Reflections - the solo piano works of Andrzej and Roxanna Panufnik in Fanfare USA

"energetic, emotionally moving, and full of a whole spectrum of colours" — Scott Noriega

Andrzej Panufnik (1914-1991) was a Polish composer and conductor born in Warsaw. His father, Tomasz Panufnik, a violinmaker, and mother, Matylda Thonnes Panufnik, a noted violinist, pianist and composer, exposed him to music from an early age. In 1932, at the age of 17, he entered the Warsaw Conservatory to study at first percussion, later majoring in both theory and composition. After the completion of his degree, he travelled to Vienna to study conducting with Felix Weingartner, eventually following him, after the Anschluss, first to Paris, then London. But he returned to Warsaw during the war ywars, participating in the highly restricted musical life of the city, most notably performing with Lutosławski in duo-piano concerts. Many of his early works were destroyed, not due to the war, but rather to a female tenant that had moved into his apartment when he left to care for his ailing mother - she saw the papers and assumed that they were all trash. His interest in various Modernist techniques caused him strife in the then Stalinist controlled Poland. In the mid-1950s, while on tour in Zurich, he made his move to escape his homeland, eventually settling in England and becoming a British citizen in 1961. It was not until 1990 that he returned to Poland, now a country with a democratically elected government. He was knighted in 1991.

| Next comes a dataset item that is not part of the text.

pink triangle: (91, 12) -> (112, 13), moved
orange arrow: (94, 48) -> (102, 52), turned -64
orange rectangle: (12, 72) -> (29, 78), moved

But this release features not only that composer's music, but also the music of Roxanna Panufnik, the composer's daughter. Born in London in 1968, Roxanna, too, had musical exposure from an early age, later studying at London's Royal Academy of Music. She has gone on to composer a wide range of compositions - opera, ballet, choral works, chamber music, music for film and television, and solo piano works - which are performed the world over. The current release features her original compositions, but also reworkings or arrangements of her father's works, originally for voice and piano, for solo piano.

Andrzej Panufnik has three major works for solo piano. The 12 Miniature Studies (1947, rev. 1955/1964), which were initially called Circle of Fifths, is comprised of a series of études beginning in C sharp (Major / Minor) and successively moving down a fifth at a time, until finally reaching the key of G sharp, a fifth above the first; each étude shares a similar melodic line, so that interest in maintained through the contrast of tempo, dynamics, meter, and other musical aspects. Reflections (1968) was completed within days of the birth of Roxanna. It is, in the composer's own words, representative of "contemplation… and reflections in the tangible sense… based on constant reflections of a single triad with its perpetual transpositions used both vertically and horizontally." It is a sparse-sounding work, with an angular melodic line, and harmonic clusters reminiscent in sound of Bartók's night music. The Pentasonata (1984) is the composer's last work for piano, written in the composer's 70th year, and dedicated to his wife. The work predominantly uses a pentatonic scale, and is composed of five sections, the first and last of which use a meter of 5/8 or 5/4. The beginning and ending play with the meter creating fascinating rhythmic features, while the middle of the work is more slow and contemplative. It is a perfect example of the composer's will to "achieve a balance between heart and mind, intellect and emotion."

The transcriptions of Modlitwa (1990/1999, arr. 2013), based on an unfinished song, and the three (of five) songs, set as a miniature suite here entitled Hommage à Chopin (1949/1955, arr. 2013), are both lyrical compositions, similar in feeling, and - besides the playfully quirky second of the Chopin settings - all meditative in nature. The original compositions of Roxanna Panufnik are comprised of two works here. Second Home (2003, rev. 2006) is, according to the pianist and booklet writer, "a series of variations on the Polish folk theme Hejne ino, fijołecki leśny! and expresses her sentiments for her father's Polish homeland." The second work, Glo, is short, a minute-and-a-half in length, and was written to commemorate the death of a family friend.

Throughout this recital Clare Hammond proves to be a very fine advocate of this music. Her interpretations match the goal of the composer: Not only are they well thought out and intellectually stimulating, but also energetic, emotionally moving, and full of a whole spectrum of colours - in a word, bracing. Recorded in excellent SACD sound, particularly luminous, and with well written and informative program notes, this is a release that everyone should own. Buy it. You'll enjoy it for years to come.